Insomma, nessuno nega l’esistenza e la gravità dei problemi che affliggono purtroppo buona parte del mondo arabo. Si tratta di contestualizzare e di analizzare la complessità del reale, senza sostenere l’esistenza di culture monolitiche, in cui la diversità e i conflitti sono neutralizzati. Non si tratta di politicamente corretto: ciò che opprime, reprime, soffoca e limita le libertà individuali e sociali va combattuto, sempre, in quanto tale, in ogni cultura. Per questo motivo, si deve lottare contro tutto ciò che nella “cultura araba” è autoritario, violento e repressivo e per farlo occorre non neutralizzare i conflitti, ma anzi riconoscerli per sostenere ciò che al contrario è liberante ed emancipatore. Se di una cultura si considera arbitrariamente solo ciò che non piace e se ne fa una questione di cultura, allora tutte le culture sono conservatrici (se arbitrariamente si è scelto di vederne solo la componente conservatrice) o progressiste (se arbitrariamentre si è scelto di vederne solo la componente progressista). Chi invece riconosce il conflitto con le sue contraddizioni e ambiguità, riconosce che la cultura protestante ha prodotto le chiese strutturate autoritarie e istituzionali dei luterani ma anche i movimenti zwingliani e anabattisti; la cultura cattolica ha prodotto la Santa Inquisizione ma anche frati francescani che difendevano i diritti dei popoli colonizzati e la teologia della liberazione; la cultura marxista ha prodotto lo stalinismo ma anche il socialismo libertario; la cultura francese moderna ha prodotto l’assolutismo ma anche l’età dei lumi; la cultura illuminista ha prodotto la democrazia ma anche il capitalismo; la Rivoluzione francese ha prodotto i giacobini ma anche Napoleone; e così via.

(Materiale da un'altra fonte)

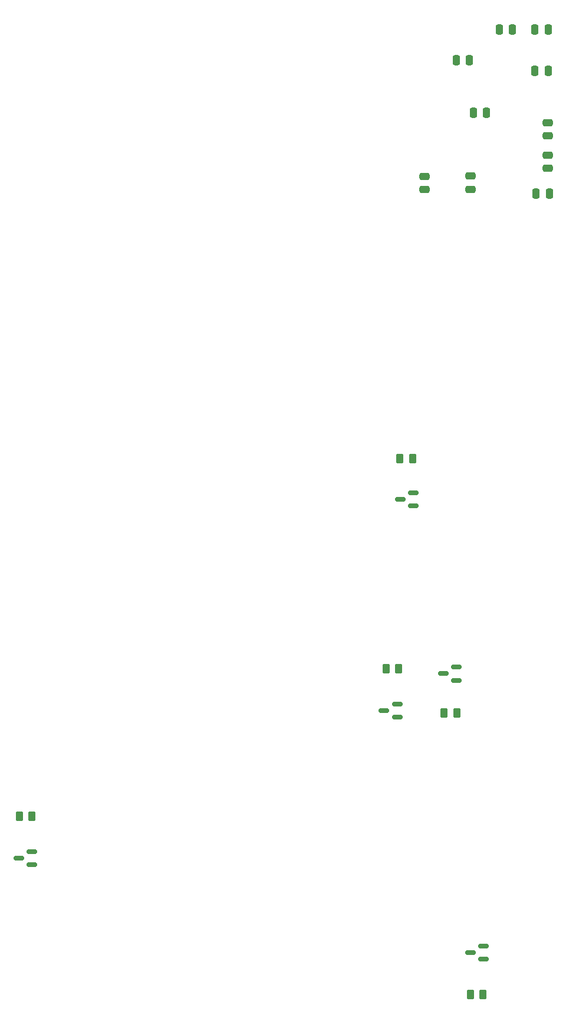
<source format=gbp>
G04 #@! TF.GenerationSoftware,KiCad,Pcbnew,8.0.5*
G04 #@! TF.CreationDate,2024-10-25T14:08:11-04:00*
G04 #@! TF.ProjectId,FULL BOARD,46554c4c-2042-44f4-9152-442e6b696361,rev?*
G04 #@! TF.SameCoordinates,Original*
G04 #@! TF.FileFunction,Paste,Bot*
G04 #@! TF.FilePolarity,Positive*
%FSLAX46Y46*%
G04 Gerber Fmt 4.6, Leading zero omitted, Abs format (unit mm)*
G04 Created by KiCad (PCBNEW 8.0.5) date 2024-10-25 14:08:11*
%MOMM*%
%LPD*%
G01*
G04 APERTURE LIST*
G04 Aperture macros list*
%AMRoundRect*
0 Rectangle with rounded corners*
0 $1 Rounding radius*
0 $2 $3 $4 $5 $6 $7 $8 $9 X,Y pos of 4 corners*
0 Add a 4 corners polygon primitive as box body*
4,1,4,$2,$3,$4,$5,$6,$7,$8,$9,$2,$3,0*
0 Add four circle primitives for the rounded corners*
1,1,$1+$1,$2,$3*
1,1,$1+$1,$4,$5*
1,1,$1+$1,$6,$7*
1,1,$1+$1,$8,$9*
0 Add four rect primitives between the rounded corners*
20,1,$1+$1,$2,$3,$4,$5,0*
20,1,$1+$1,$4,$5,$6,$7,0*
20,1,$1+$1,$6,$7,$8,$9,0*
20,1,$1+$1,$8,$9,$2,$3,0*%
G04 Aperture macros list end*
%ADD10RoundRect,0.150000X0.587500X0.150000X-0.587500X0.150000X-0.587500X-0.150000X0.587500X-0.150000X0*%
%ADD11RoundRect,0.250000X0.250000X0.475000X-0.250000X0.475000X-0.250000X-0.475000X0.250000X-0.475000X0*%
%ADD12RoundRect,0.250000X-0.262500X-0.450000X0.262500X-0.450000X0.262500X0.450000X-0.262500X0.450000X0*%
%ADD13RoundRect,0.250000X-0.475000X0.250000X-0.475000X-0.250000X0.475000X-0.250000X0.475000X0.250000X0*%
%ADD14RoundRect,0.250000X-0.250000X-0.475000X0.250000X-0.475000X0.250000X0.475000X-0.250000X0.475000X0*%
%ADD15RoundRect,0.250000X0.262500X0.450000X-0.262500X0.450000X-0.262500X-0.450000X0.262500X-0.450000X0*%
%ADD16RoundRect,0.250000X0.475000X-0.250000X0.475000X0.250000X-0.475000X0.250000X-0.475000X-0.250000X0*%
G04 APERTURE END LIST*
D10*
X160297500Y-155660000D03*
X160297500Y-157560000D03*
X158422500Y-156610000D03*
D11*
X179850000Y-112740000D03*
X177950000Y-112740000D03*
D12*
X168475000Y-227660000D03*
X170300000Y-227660000D03*
D13*
X161950000Y-110250000D03*
X161950000Y-112150000D03*
D14*
X168910000Y-101100000D03*
X170810000Y-101100000D03*
X177780000Y-89180000D03*
X179680000Y-89180000D03*
D13*
X179620000Y-102550000D03*
X179620000Y-104450000D03*
D10*
X105500000Y-207120000D03*
X105500000Y-209020000D03*
X103625000Y-208070000D03*
D13*
X179620000Y-107210000D03*
X179620000Y-109110000D03*
D12*
X156380000Y-180920000D03*
X158205000Y-180920000D03*
D10*
X170355000Y-220650000D03*
X170355000Y-222550000D03*
X168480000Y-221600000D03*
D14*
X166450000Y-93600000D03*
X168350000Y-93600000D03*
D12*
X103710000Y-202050000D03*
X105535000Y-202050000D03*
D10*
X166515000Y-180640000D03*
X166515000Y-182540000D03*
X164640000Y-181590000D03*
D15*
X160182500Y-150730000D03*
X158357500Y-150730000D03*
D11*
X174560000Y-89200000D03*
X172660000Y-89200000D03*
D10*
X157985000Y-185950000D03*
X157985000Y-187850000D03*
X156110000Y-186900000D03*
D14*
X177780000Y-95160000D03*
X179680000Y-95160000D03*
D12*
X164712500Y-187240000D03*
X166537500Y-187240000D03*
D16*
X168510000Y-112130000D03*
X168510000Y-110230000D03*
M02*

</source>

Ecco perché, anche se il nazismo è nato ed cresciuto nella “cultura occidentale”, non viene detto che la “cultura occidentale” sia nazista. Anzi, oggi viviamo nella stessa cultura ma non ci sono nazisti al potere: non è cambiata la cultura, ma il contesto sociopolitico entro cui tale cultura è espressa. Non si capisce per quale motivo lo stesso non debba valere per la “cultura araba” quando si dice che è teocratica o che non rispetta i diritti delle donne. Ecco perché non esiste nessuno scontro di civiltà.

Infine, soprattutto, chi da questa sponda critica la “cultura araba” perché teocratica, bigotta, intollerante, discriminatoria, sessista, dovrebbe prima di tutto guardarsi in casa (anche se mi rendo conto che avere i fascisti in giardino non è assolutamente un buon motivo per astenersi dal criticarli quando sono nel giardino del vicino); inoltre rendersi conto che il modo migliore per combattere quanto di teocratico, bigotto, intollerante, discriminatorio, sessista esiste nella “cultura araba” è proprio evitare di immaginare una “cultura araba” in quanto tale. Per esempio, attualmente la concreta opposizione agli autoritarismi nel mondo arabo è quasi interamente composta da musulmani o gruppi in tutto e per tutto interni al mondo arabo. Parlando di “cultura araba” si comprendono nello stesso campo semantico, mentale e di riflesso anche politico, tanto l’autoritarismo quanto la maggioranza di coloro che lo stanno combattendo. Se l’obiettivo è sconfiggere l’estremismo autoritario, a che serve un concetto di “cultura” così definito, che traccia una immaginaria linea di confine in base alla quale l’autoritarismo e chi lo combatte stanno sullo stesso lato? Se si vuole migliorare le condizioni di vita del genere umano, le linee di divisione non vanno tracciate tra le culture, ma tra oppressi o oppressori.